O ministro Edson Fachin, do Supremo Tribunal Federal (STF), negou seguimento ao Habeas Corpus (HC) 133915, impetrado pela defesa de Silvio Cezar Correia Araújo, ex-chefe de gabinete do ex-governador de Mato Grosso Silval Barbosa, contra decisão de ministro do Superior Tribunal de Justiça (STJ) que rejeitou HC lá impetrado. O ministro Fachin explicou que a tramitação do pedido no Supremo é inviável, uma vez que ainda cabe recurso no próprio STJ e, além disso, não foi verificada qualquer ilegalidade flagrante no caso, afastando a possibilidade de concessão de HC de ofício.

De acordo com os autos, Araújo foi preso preventivamente com a deflagração da Operação Sodoma III, na qual é acusado da suposta prática dos delitos de lavagem de dinheiro e organização criminosa, realizados, em tese, na condição de chefe de gabinete do então governador do Estado de Mato Grosso. Ainda segundo os autos, a apuração é desdobramento da Operação Sodoma I, na qual já havia sido imposto a ele o uso de tornozeleira eletrônica. A defesa de Araújo afirma que os pressupostos da preventiva não se verificam, por falta de lastro probatório mínimo, que a acusação tem como suporte o depoimento de uma única pessoa e que as medidas cautelares impostas anteriormente estavam sendo regularmente cumpridas.

Na decisão, o ministro Edson Fachin explicou inicialmente que a jurisprudência do STF não admite o processamento de habeas corpus contra decisão monocrática de tribunal superior que indeferiu liminarmente habeas corpus, sem ter sido interposto agravo regimental naquela corte. Ela ressaltou que a possibilidade de concessão da ordem de ofício depende da constatação de ilegalidade facilmente reconhecível, sem a necessidade de produção de provas ou colheita de informações.

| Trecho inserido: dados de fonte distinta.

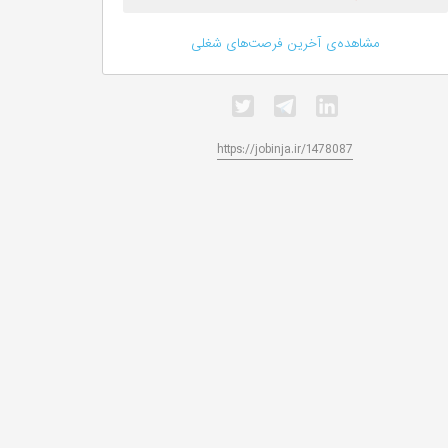
مشاهده‌ی آخرین فرصت‌های شغلی
https://jobinja.ir/1478087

No caso concreto, o ministro observou que não foi verificada qualquer ilegalidade que justificasse o deferimento do pedido. Em relação aos pressupostos da prisão preventiva, explicou que o habeas não é a via processual adequada para examinar os indícios de autoria de delito elencados pelo juiz natural, pois não possibilita o revolvimento de fatos e provas.

Quanto à alegação de que as cautelares alternativas seriam suficientes, o relator salientou que o fato de Araújo já estar sob monitoramento eletrônico não depõem em seu favor, mas reforçam a periculosidade apontada pelo juiz da causa, uma vez que sinaliza envolvimento em delitos pretéritos. Observou, ainda, que a jurisprudência do STF reconhece a gravidade concreta da conduta como fundamento razoável da custódia processual, pois indica a periculosidade do agente.

“Nessa direção, a deflagração de novas investigações, em tese, teria evidenciado maior envolvimento do paciente no contexto criminoso, a recomendar o manejo de instrumento acautelatório idôneo, mormente pelas razões empregadas no decreto segregatório que indicou, por minuciosos fundamentos, a periculosidade concreta do paciente, forte na extensão do dano supostamente suportado pelo erário e a sofisticação e habitualidade das cogitadas práticas delitivas”, destacou o relator.